== Work task ==
Identify each line below containing the string "HBrigeDriver" and copy it.

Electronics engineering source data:
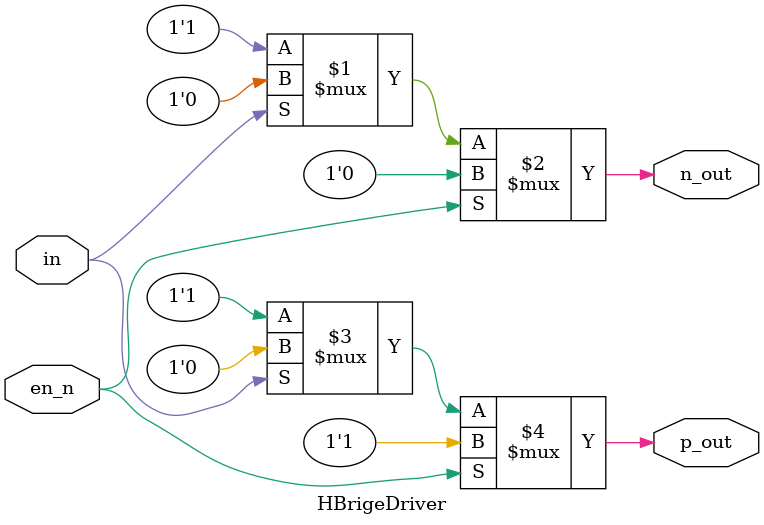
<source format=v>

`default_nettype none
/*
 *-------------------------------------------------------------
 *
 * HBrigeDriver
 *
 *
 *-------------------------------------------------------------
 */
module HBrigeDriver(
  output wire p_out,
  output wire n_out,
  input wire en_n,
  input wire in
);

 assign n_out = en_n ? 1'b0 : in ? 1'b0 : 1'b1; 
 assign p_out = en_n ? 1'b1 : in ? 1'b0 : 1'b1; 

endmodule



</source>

==

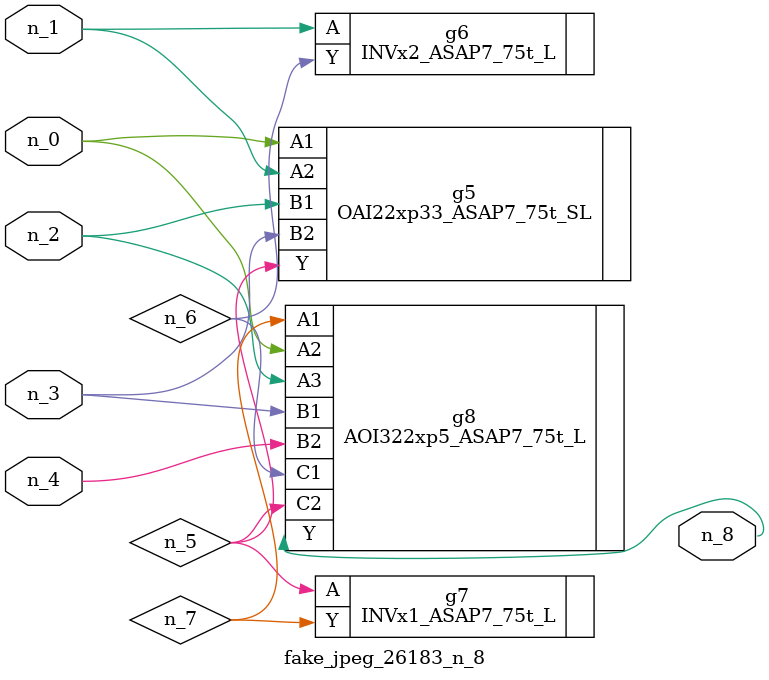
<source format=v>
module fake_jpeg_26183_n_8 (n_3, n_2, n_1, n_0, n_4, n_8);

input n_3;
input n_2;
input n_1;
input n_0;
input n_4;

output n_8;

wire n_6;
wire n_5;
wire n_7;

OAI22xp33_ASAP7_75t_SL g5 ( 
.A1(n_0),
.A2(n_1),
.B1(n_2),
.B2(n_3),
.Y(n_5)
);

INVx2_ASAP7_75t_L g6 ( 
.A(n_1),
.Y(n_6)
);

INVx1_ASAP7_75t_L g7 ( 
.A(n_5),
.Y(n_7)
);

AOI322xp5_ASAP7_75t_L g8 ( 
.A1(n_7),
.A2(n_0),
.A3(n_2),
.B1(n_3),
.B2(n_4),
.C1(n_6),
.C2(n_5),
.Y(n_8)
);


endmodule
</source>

== Task answer ==
 * HBrigeDriver
module HBrigeDriver(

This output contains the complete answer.